The breakup means that EA’s series will no longer be able to call itself FIFA—it will now be known as (the less catchy) EA Sports FC—and will lose access to global tournaments, following with the Women’s World Cup in 2023. But it’s FIFA that stands to lose the most from the parting.
For most of the past three decades, EA Sports and FIFA had a seemingly amicable relationship. EA paid an undisclosed fee to license the FIFA brand, and was able to sell its titles as something of the “official” soccer video game. With almost no effort on its own part, FIFA got to be associated with one of the most popular video game series on earth, one with some 150 million players.
The relationship soured in 2021. No doubt aware of the profits being made by EA—the soccer series now generates hundreds of millions every year—FIFA asked for a reported one billion dollars to continue the deal, by all accounts an enormous increase over previous licenses. (EA declined to confirm the terms of the negotiation for Fast Company.) Instead, EA walked.
FIFA is so awash with money—watch the FIFA Uncovered documentary on Netflix for more on that—that a video game licensing deal is but a side hustle compared to its main business: staging (and taking sponsorship money for) World Cups. But that sponsorship money isn’t spent in a vacuum. There are public relations considerations involved when companies offer their millions, and right now FIFA is damaged goods.
The organization, after all, capped off a decade of bribery and corruption allegations by selling the World Cup to Qatar, a nation that worked hundreds if not thousands of people to death building the infrastructure to host the tournament. And the scandals continue. Every controversial crackdown and backflip executed by the Qataris can be traced back to FIFA’s decision to award them the tournament. The organization has helped ban items like rainbow armbands to appease its hosts and defended Qatar’s last-minute decision to ban the sale of beer in stadiums.
As a result, the relationship between FIFA and its financial lifeblood—a collection of major sponsors—is more strained than ever. Budweiser, for one, is reportedly looking for a $47 million discount on its sponsorship of the 2026 World Cup in North America.
This is where the video game deal comes in. Amid this run of bad press, the hit video game series has offered FIFA a rare opportunity to positively launder its brand to millions. That’s now off the table.
EA, for its part, will be fine. Its development team and marketing muscle remains and it still has its myriad deals for everything from player likenesses to the lucrative English Premier League and Champions League competitions. All that is to say the only material change to EA games will be the name on the box.
From EA’s perspective, there is actually more value in moving beyond the FIFA name than holding to it.
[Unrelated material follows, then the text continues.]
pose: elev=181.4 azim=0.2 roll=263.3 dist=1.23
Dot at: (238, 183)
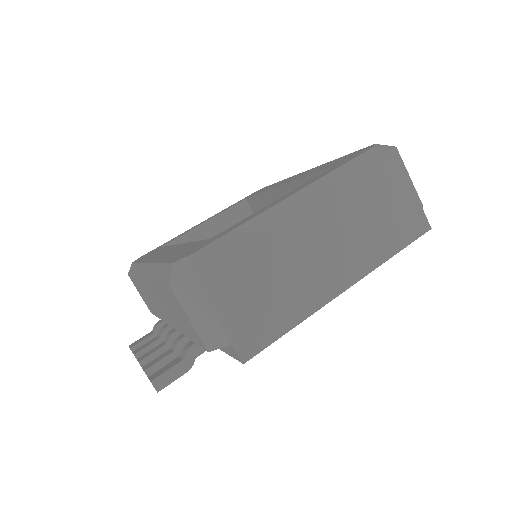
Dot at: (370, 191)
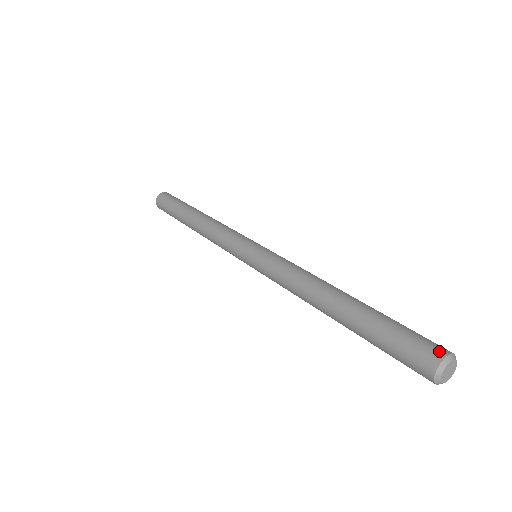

Freed from the constraints of the FIFA listening deal, EA can explore new opportunities around things like broadcasting and introduce new partners to its audience of soccer fans. As David Jackson, VP brand for EA Sports FC, tells Fast Company: “The fundamental choice for us was the freedom to be able to operate in a way that we know our players and our fans are looking for, or hold on to a naming convention that was very valuable, but maybe in the future less so.”
FIFA, on the other hand, appears to be scrambling. Since news of the split with EA emerged, the organization has lent its name to a number of embarrassing blockchain-based games. FIFA president Gianni Infantino has boasted that “the only authentic, real game that has the FIFA name will be the best one available for gamers and football fans,” signaling the organization’s intention to create a rival soccer simulation game. But his confidence is at odds with the reality of video game development.
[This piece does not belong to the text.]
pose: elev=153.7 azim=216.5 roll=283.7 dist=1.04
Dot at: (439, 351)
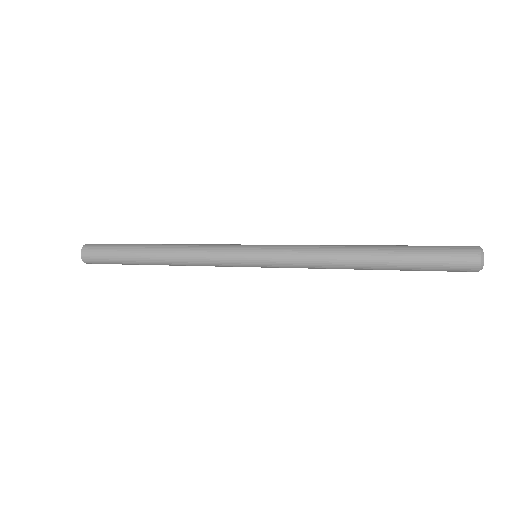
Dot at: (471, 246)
The scale and complexity involved in creating modern, blockbuster sports video games is immense, so much so that only a handful of developers around the world are capable of it. And FIFA just alienated one of them. The others are currently busy making their own games, and if FIFA wanted to bankroll the establishment of a new studio, it could be years before it would be in a position to release a game to EA’s standards. Even so, Infantino insists that a rival could be up and running by 2024. “Nothing is impossible,” says EA’s Jackson. “But it’s not that easy.”
This whole mess is one that FIFA could have avoided had it not so grossly overestimated its importance to EA and to the wider video-game market. You could argue that this is a mistake that FIFA will live to regret. For an organization as seemingly bereft of self-awareness as FIFA, that would be a first.